Take Syrah. In the early 1970s, there were a few Syrah vines scattered here and there in northern California, but they were usually mixed in anonymously with other varieties. No one made anything with “Syrah” on the label. The University of California at Davis had vines which it had propagated from cuttings taken from a famed French vineyard in the northern Rhône Valley, but the faculty was divided on whether Syrah was worth planting in California. So the vines remained in the university’s teaching vineyard.

Enter a PhD student named Gary Eberle, who had been introduced to Australian Syrah by fellow student Brian Croser. (Both are now icons of their respective winegrowing regions, Paso Robles in California and Coonawarra in Australia). Eberle wanted to grow Syrah when he graduated, but didn’t want to go through the expensive and lengthy process of importing vines from outside the country. Finally a faculty member told Eberle he would teach him to prune Syrah vines “in case he ever had some of his own.” When the lesson was over, the professor said to Eberle over his shoulder, as he left him alone in the university vineyard, “Make sure you clean up those cuttings, young man.”

Eberle understood perfectly. He picked up the cuttings and took them to Doug Meador at Monterey County’s Ventana Vineyards, to graft onto rootstock and propagate. Beginning in 1975, Eberle eventually planted 40 acres of Syrah in his family’s vineyard along the Estrella River east of Paso Robles.

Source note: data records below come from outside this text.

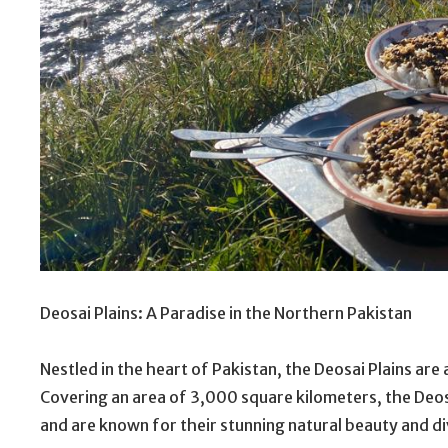
Deosai Plains: A Paradise in the Northern Pakistan
Nestled in the heart of Pakistan, the Deosai Plains are
Covering an area of 3,000 square kilometers, the Deosai
and are known for their stunning natural beauty and di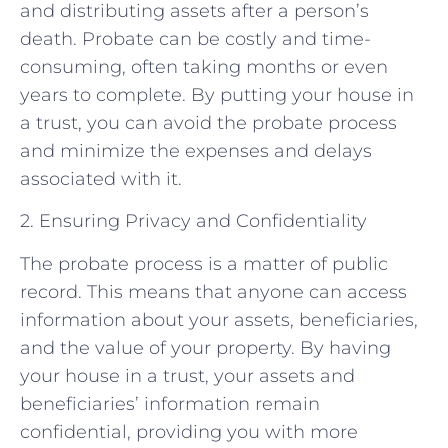
and distributing assets after a person’s
death. Probate can be costly and time-
consuming, often taking months or even
years to complete. By putting your house in
a trust, you can avoid the probate process
and minimize the expenses and delays
associated with it.
2. Ensuring Privacy and Confidentiality
The probate process is a matter of public
record. This means that anyone can access
information about your assets, beneficiaries,
and the value of your property. By having
your house in a trust, your assets and
beneficiaries’ information remain
confidential, providing you with more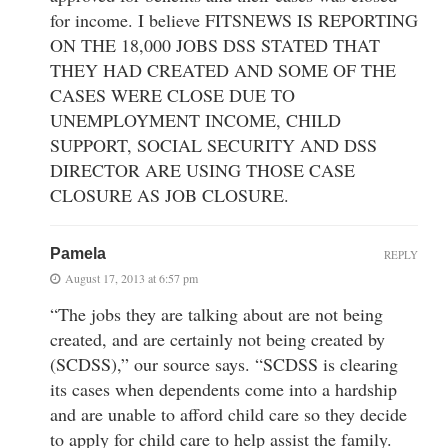
for income. I believe FITSNEWS IS REPORTING
ON THE 18,000 JOBS DSS STATED THAT
THEY HAD CREATED AND SOME OF THE
CASES WERE CLOSE DUE TO
UNEMPLOYMENT INCOME, CHILD
SUPPORT, SOCIAL SECURITY AND DSS
DIRECTOR ARE USING THOSE CASE
CLOSURE AS JOB CLOSURE.
Pamela
REPLY
August 17, 2013 at 6:57 pm
“The jobs they are talking about are not being
created, and are certainly not being created by
(SCDSS),” our source says. “SCDSS is clearing
its cases when dependents come into a hardship
and are unable to afford child care so they decide
to apply for child care to help assist the family.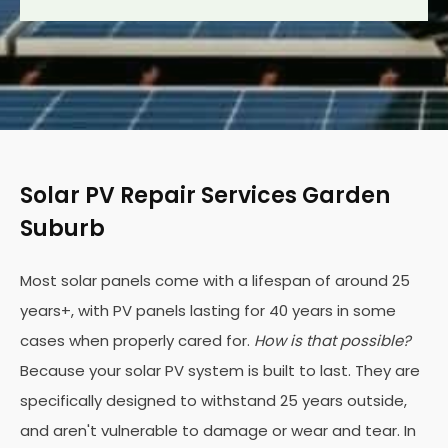
Solar PV Repair Services Garden
Suburb
Most solar panels come with a lifespan of around 25
years+, with PV panels lasting for 40 years in some
cases when properly cared for.
How is that possible?
Because your solar PV system is built to last. They are
specifically designed to withstand 25 years outside,
and aren't vulnerable to damage or wear and tear. In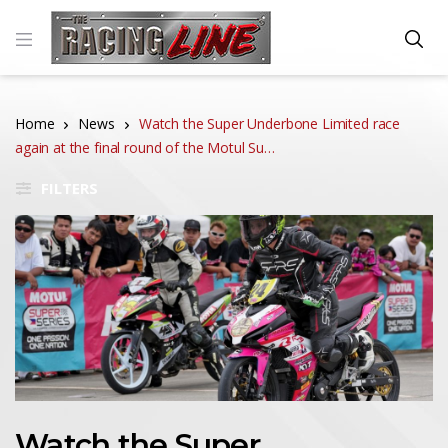
Home
News
Watch the Super Underbone Limited race
again at the final round of the Motul Su…
FILTERS
Watch the Super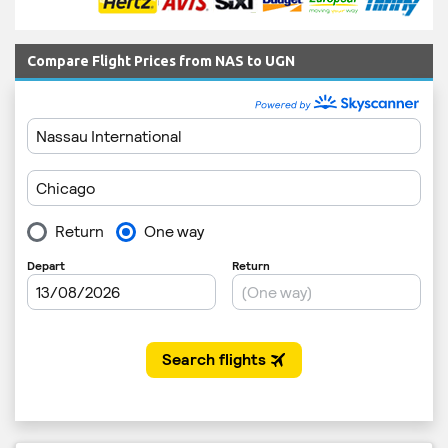
Compare Flight Prices from NAS to UGN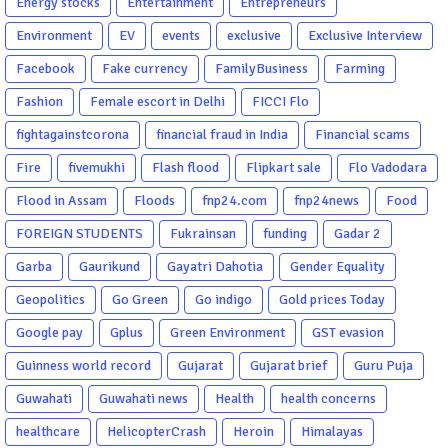
Energy stocks
Entertainment
Entrepreneurs
Environment
EV
events
exclusive
Exclusive Interview
Facebook
Fake currency
FamilyBusiness
Farming
Fashion
Female escort in Delhi
FICCI Flo
fightagainstcorona
financial fraud in India
Financial scams
Fire
fivemukhi
Flash flood
Flipkart sale
Flo Vadodara
Flood in Assam
Floods
fnp24.com
fnp24news
Food
FOREIGN STUDENTS
Fukrainsan
funding
Gadar 2
Garba
Gaurikund
Gayatri Dahotia
Gender Equality
Geopolitics
Go Green
Go indigo
Gold prices Today
Google pay
Gplus
Green Environment
GST evasion
Guinness world record
Gujarat
Gujarat brief
Guru Puja
Guwahati
Guwahati news
Health
health concerns
healthcare
HelicopterCrash
Heroin
Himalayas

He sold his first vintage of Syrah to curious retailers and restaurateurs, but when he came back with the second vintage, he got a surprise. “Some people still hadn’t been able to sell the first few bottles they had,” Eberle recounts with a wry smile. “It was a rude awakening.” He persisted in making and selling his inky new wine with the bold, meaty flavors. He also convinced other vintners to try it, usually by providing the budwood they needed to get started.

Today the majority of Syrah vines in California are believed to descend from Eberle’s original Estrella River plantings. In the 1990s, acreage of Syrah in California doubled for five years in a row. Syrah’s sales are now growing at double-digit rates, and it’s hard to find a wine shop, grocery store, or serious wine list without it.

So if you ever find Syrah in a box, under a screwcap, or named for a pedaled conveyance, remember: it’s not just the packaging that’s taken America by storm.